Task description:
Reproduce every line of the entries below word for word, leaving out the pictures.

[Short-answer chart tasks]
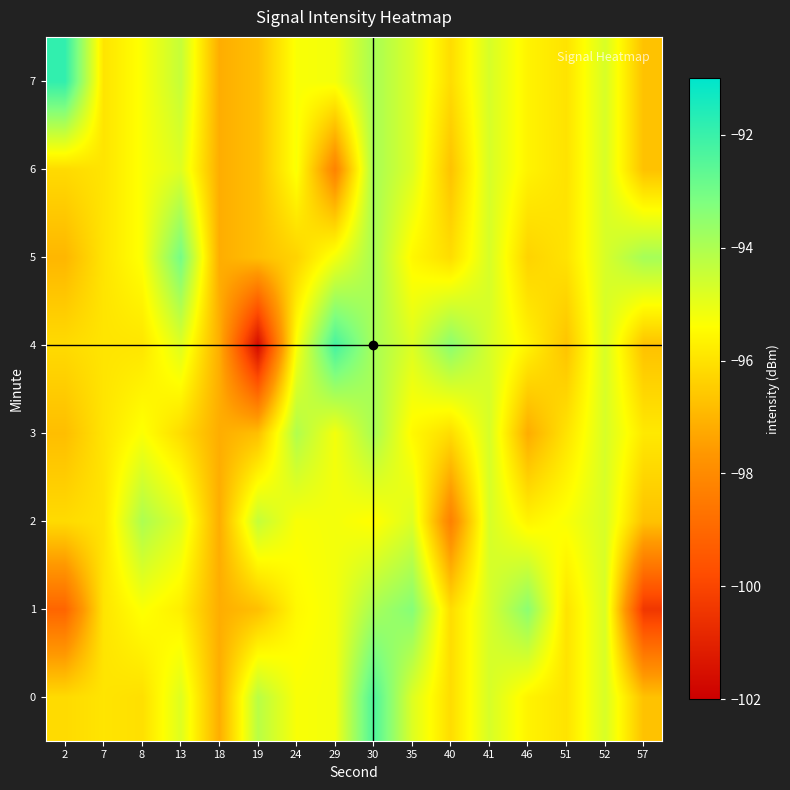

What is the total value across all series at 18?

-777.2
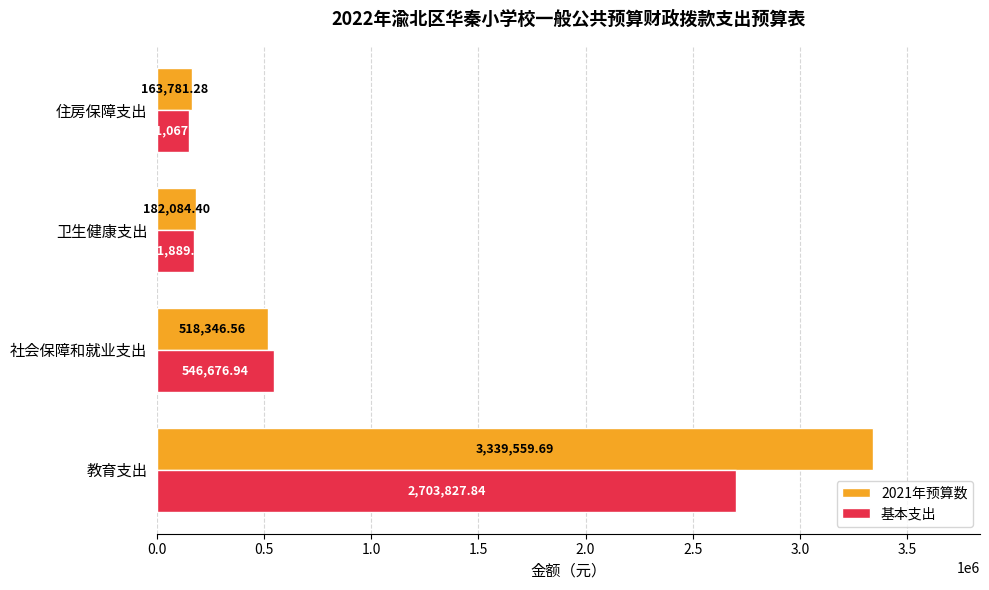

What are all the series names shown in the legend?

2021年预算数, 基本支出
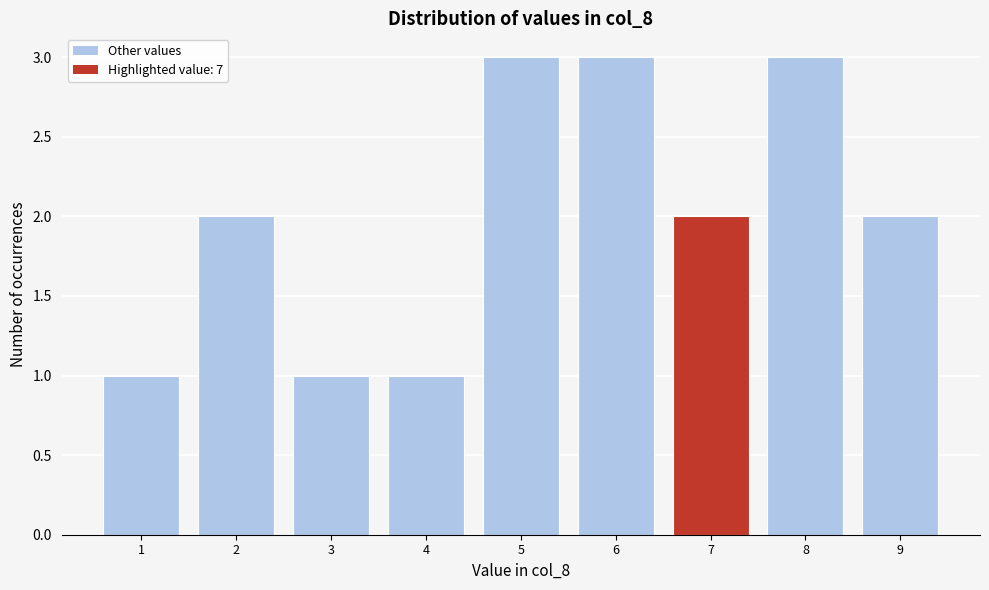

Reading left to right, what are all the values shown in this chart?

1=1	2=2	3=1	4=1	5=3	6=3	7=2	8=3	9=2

Response to this exercise:
What is the total value across all series at 18?

-777.2

What are all the series names shown in the legend?

2021年预算数, 基本支出

Reading left to right, what are all the values shown in this chart?

1=1	2=2	3=1	4=1	5=3	6=3	7=2	8=3	9=2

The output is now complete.